La giovinezza in Egitto, al limitare del deserto, sarà una dimensione che Ungaretti rievocherà infinite volte come qualcosa che lo ha messo a contatto con una dimensione diversa rispetto a quella tipica del paesaggio italiano.
Ritroviamo un riferimento esplicito al paesaggio desertico dell’Egitto in una raccolta di prose che Ungaretti chiamerà inizialmente Il deserto e dopo, come se tutto ciò che viene dopo l’esperienza in Egitto fosse condizionata da questa immagine, da questo fotogramma stampato alla memoria del deserto egiziano; questo paesaggio tornerà infinite volte nella sua poesia, anche quando si tratterà di assimilarlo, di paragonarlo a paesaggi più vicini, più consueti, legati alla quotidianità della vita italiana. Giuseppe Ungaretti, si sa, fu viaggiatore infaticabile. Nei suoi innumerevoli spostamenti riuscì a cogliere sempre con folgoranti intuizioni le caratteristiche di un luogo, lo spirito di un popolo, il nutrimento molteplice di un’altra cultura.

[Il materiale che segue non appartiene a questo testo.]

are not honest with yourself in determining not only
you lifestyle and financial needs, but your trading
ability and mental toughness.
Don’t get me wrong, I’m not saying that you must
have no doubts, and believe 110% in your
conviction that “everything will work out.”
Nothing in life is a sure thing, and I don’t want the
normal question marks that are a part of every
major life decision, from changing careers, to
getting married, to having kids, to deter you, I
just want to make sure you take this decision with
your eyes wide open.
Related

Tra il febbraio e il settembre del 1934 Ungaretti, ormai poeta di fama internazionale, visitò per conto del quotidiano “La Gazzetta del Popolo” di Torino la Puglia e la Basilicata. Aveva negli occhi un’importante serie di paesaggi e di culture, passate al vaglio di un acuto sentimento artistico. L’Egitto natìo, la Francia delle avanguardie storiche, Firenze e Milano e Roma, sedi delle più vive proposte in campo letterario, la memoria mai sopita del Carso arroventato dalla Grande Guerra, durante la quale era nato il diario affranto dell’Allegria. Scendendo al Sud, si era appena staccato dalle visioni dell’Olanda e ancor prima della Corsica. Erano l’aridità e l’acqua i poli contrapposti di questa alterna vicenda geografica, i segni inconfutabili di una dialettica rintracciabile, se se ne fossero approfonditi i termini, alla confluenza con la storia d’Italia e d’Europa. Dall’Egitto, alla Corsica, al Mezzogiorno, passando per l’Olanda; in fine volume una raccolta di poesie popolari brasiliane recate in italiano da Ungaretti.